The following procedure will allow the rewriting of the repository’s history with all the secrets overwritten.
Use scoop (we're on Windows) to install git-filter-repo.
Create a fresh bare clone as a source:
git clone --bare my-repo.git
Create a new working copy as a target:
git clone my-repo my-repo-new
Change directory into the working copy.
Find relevant commits where you've replaced those secrets:
git log --oneline --since=2020-03-01 --author=ThatGuy | Select-String my-tracking-id
Create patch files for the relevant commits:
git log -1 -p -m <commit-hash> > ..\<commit-hash>.patch
Open the patch files and cut-and-paste all the secrets into an expressions.txt
file, making regexes where appropriate, i.e. \bPassword[0-9]*\b
Now we are ready to rewrite history:
git filter-repo --replace-text .\expressions.txt --source <dir_clone_bare> --target <dir_clone_wc>
Check the commits again to ensure all the secrets have been replaced (in this case with ***REMOVED***).
It's likely that you are working on this before asking your team to take a break
while we swap over the repos. That means you will want to update the bare repo
for the final version. That's why we selected a bare repo and used a source and
target repo rather than doing it in place on a freshly cloned working copy.
Watch how you do this update as git fetch --all
isn't what you want. Bare repos don't
have the refs for all of the heads for fetch. You need to use git fetch *:*
to make
sure you update every branch.
The working copy with the rewritten history can now be pushed up to a new origin and shared.

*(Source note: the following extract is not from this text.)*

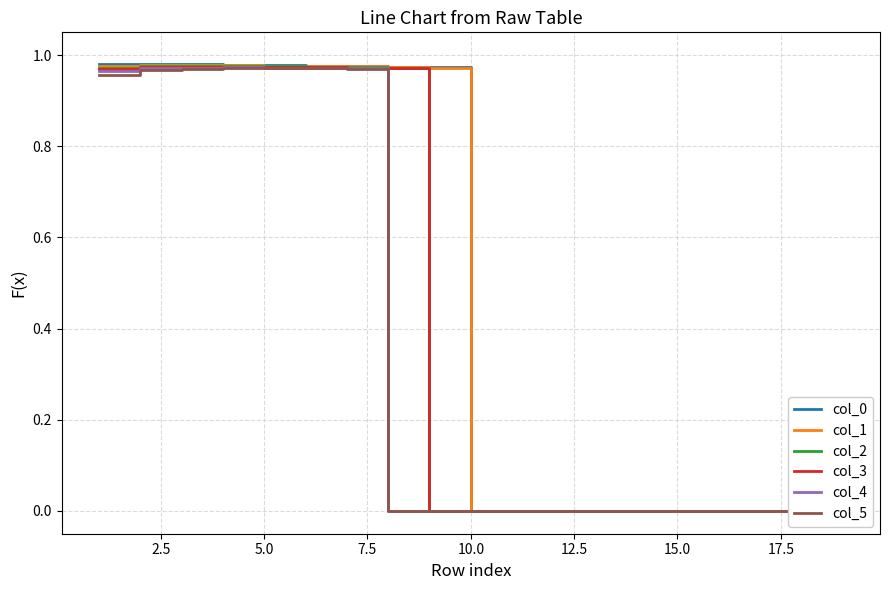

What is the greatest value displayed?

1.0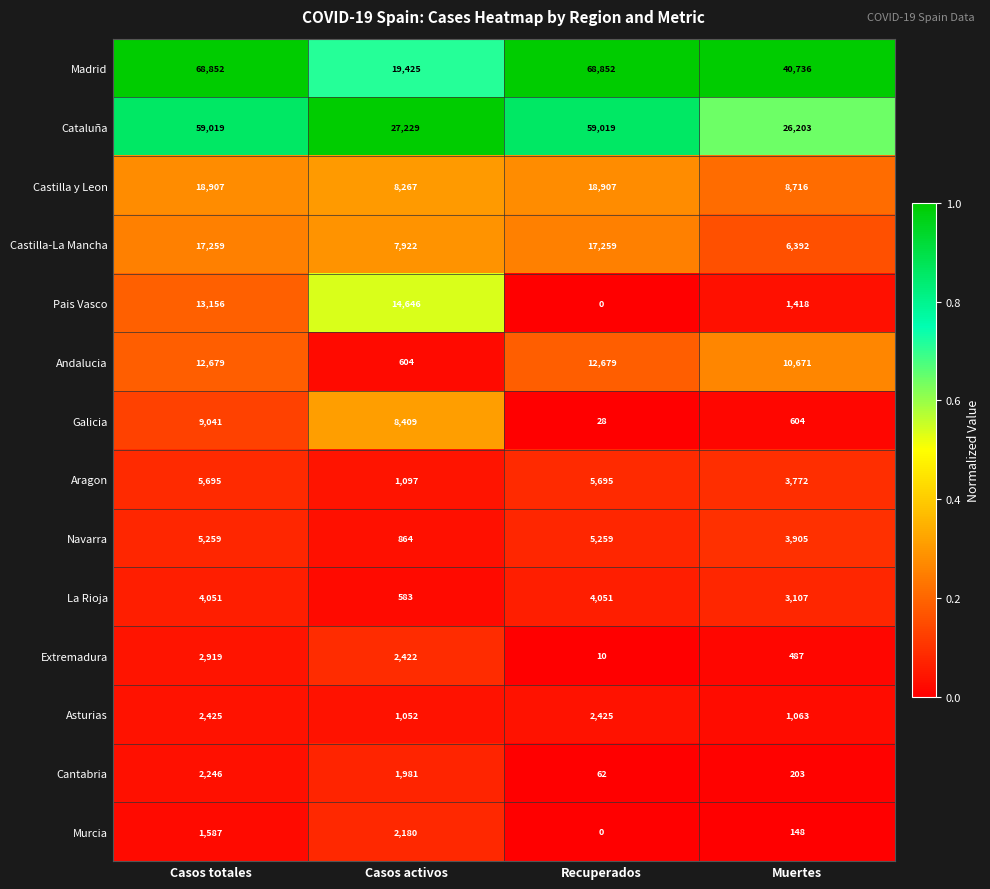

What is the greatest value displayed?

68852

So, then the inevitable happens. There's a missing file. If you are in a case
insensitive system like Windows you may have had two versions of a file checked
in that only varied in case. git-filter-repo
will see two files that are the
same and select one, not necessarily the one you wanted. This is easy enough to
fix with a git revert
of the offending commit followed by a git commit
with
the corrected file(s).
The following are some useful tools for finding out what has gone wrong.
-
You can check how many files are in the before and the after repos:
git ls-files | wc -l
-
Pickaxe will find changes in a given string throughout your repo:
git log -Sthingtolookfor
-
You can alter the width for the filenames in a log message to better see the whole path:
git log --stat=200
-
Find out which branches a commit appears in:
git branch --all --contains <commit-hash>
Now we found, and we don't know why, that some recent commits hadn't made it across. You can compare the history by creating a file with the recent logs from the before and the after repos and then diffing those with, for example, meld.
You then have a couple of options for pulling commits across. You can either create a patch file for the relevant commit(s) and apply that or you can fetch the whole of the old repo's commits and cherry-pick from there.
Using a patch file:
git --git-dir=../<old_repo>/.git format-patch -k -1 --stdout <commit-hash> | git am -3 -k
Using a remote, fetching then cherry-picking:
git remote add my-repo ..\dir-my-repo\.git
git fetch --all my-repo
git cherry-pick <first-missing-sha>..<last-missing-sha>
The patch file method is ideal if you don't want to have all those extra commits in your .git folder. You can just as easily create a patch file for a range of commits, too. If you do have the remote you can always remove it later and purge your local repo.
The cherry-pick method is a little better if you have a slightly more complicated
set of commits. For instance, in our project there were a number of merge commits that
were empty as the develop branch was already merged into the feature branch before
the feature branch was merged into the develop branch. When you are going through
the cherry-pick process it will regularly barf and ask you if you want to skip or
add the empty commit or reset (git reset
is probably what you want).
You will also have to look at a some merges when
git can't automatically handle the merge and perhaps check against the original
repo history to know what to do. Note that when doing a cherry-pick the main
branch you are merging in is the remote.